Stansfield is enraged that the "Italian hitman" has gone rogue and is killing his men. He confronts Tony and threatens him, eventually beating him into surrendering Léon's whereabouts. Later, as Mathilda returns home from grocery shopping, an NYPD ESU team, sent by Stansfield, takes her hostage and attempts to infiltrate Léon's apartment. Léon ambushes the ESU team and takes one of their members hostage, rapidly bartering him for Mathilda's freedom. As they slink back into the apartment, Léon creates a quick escape for Matilda as he reassures her and tells her that he loves her moments before they come for him.
In the chaos that follows, Léon sneaks out of the apartment building disguised as a wounded ESU officer, almost unnoticed save for Stansfield who recognizes him and silently sneaks up and shoots him from behind. Looming over the dying Léon, Stansfield jeers him haughtily. However just before he gives out, Léon places an object in Stansfield's hands, which he explains is "from Mathilda". Opening his hands, Stansfield recognizes it as the pin from a grenade and rips open Léon's vest to discover several grenades on his chest. Stansfield lets out a brief and final quip "Oh, shit" right before a massive explosion devastates them both.
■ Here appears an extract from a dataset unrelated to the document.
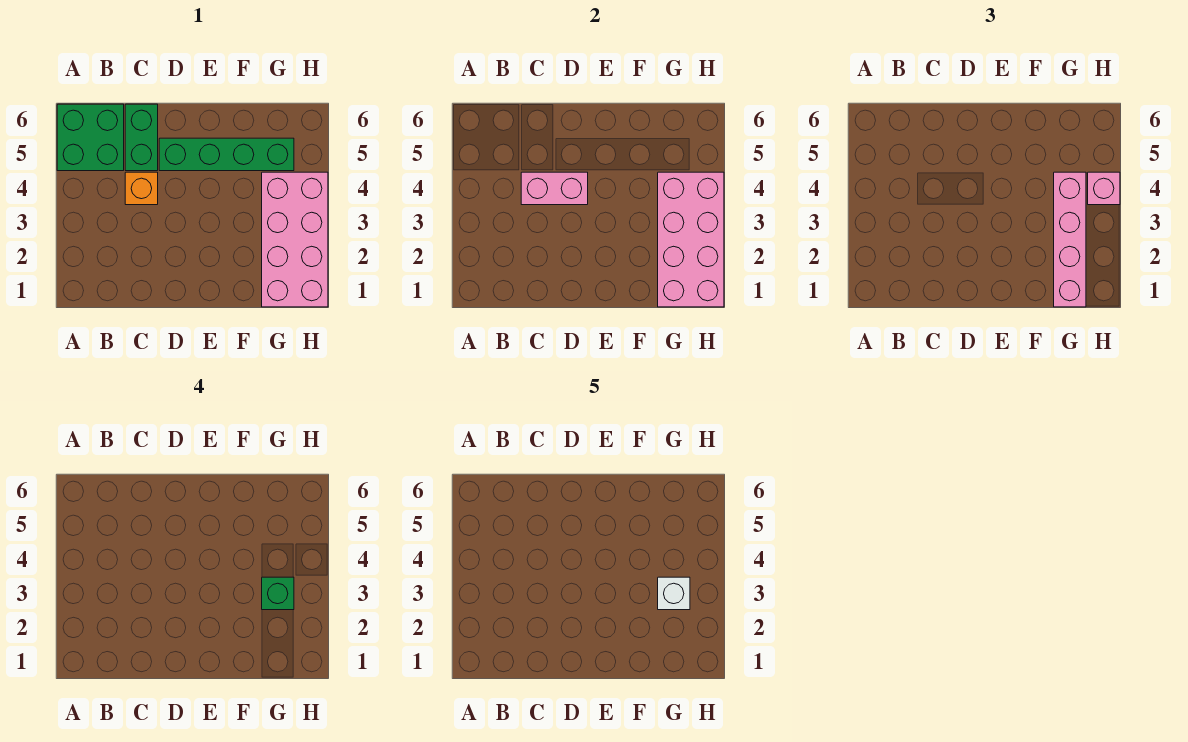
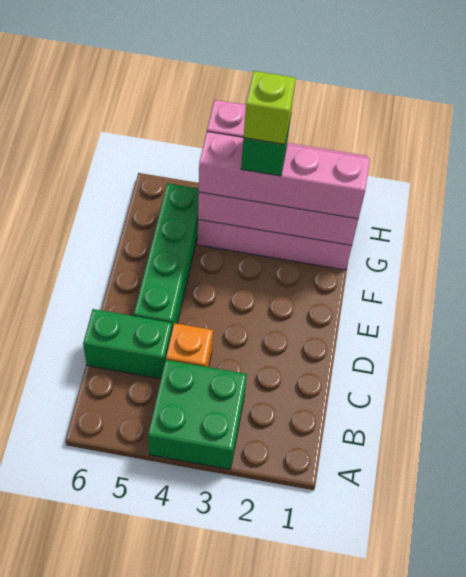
green 2x2 brick [57,104,124,171] -> green 2x2 brick moved to [148,360,247,469]
pink 1x2 brick [521,172,588,205] -> none
white 1x1 brick [658,577,690,610] -> lime 1x1 brick [243,71,296,144]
Mathilda heads to Tony's place as she was instructed to do by Léon. Tony will not give Mathilda more than a few dollars of the fortune Léon had amassed, which was being held by Tony. His reasoning is that she is not old enough to receive the large amount of money and that school should be her priority until she's older. When Mathilda asks Tony to give her a 'job', and insists that she can 'clean' as Léon had, Tony sternly informs her that he 'ain't got no work for a 12-year-old kid!' Having nowhere else to go, she is then seen going to Roosevelt Island using the Roosevelt Island Tramway. The next day, she returns to school in NJ. Seemingly readmitted to the school, Mathilda walks into a field in front of it with Léon's houseplant in hand, she digs a hole and plants the houseplant in the grounds of the school, as she had told Léon he should, "to give it roots."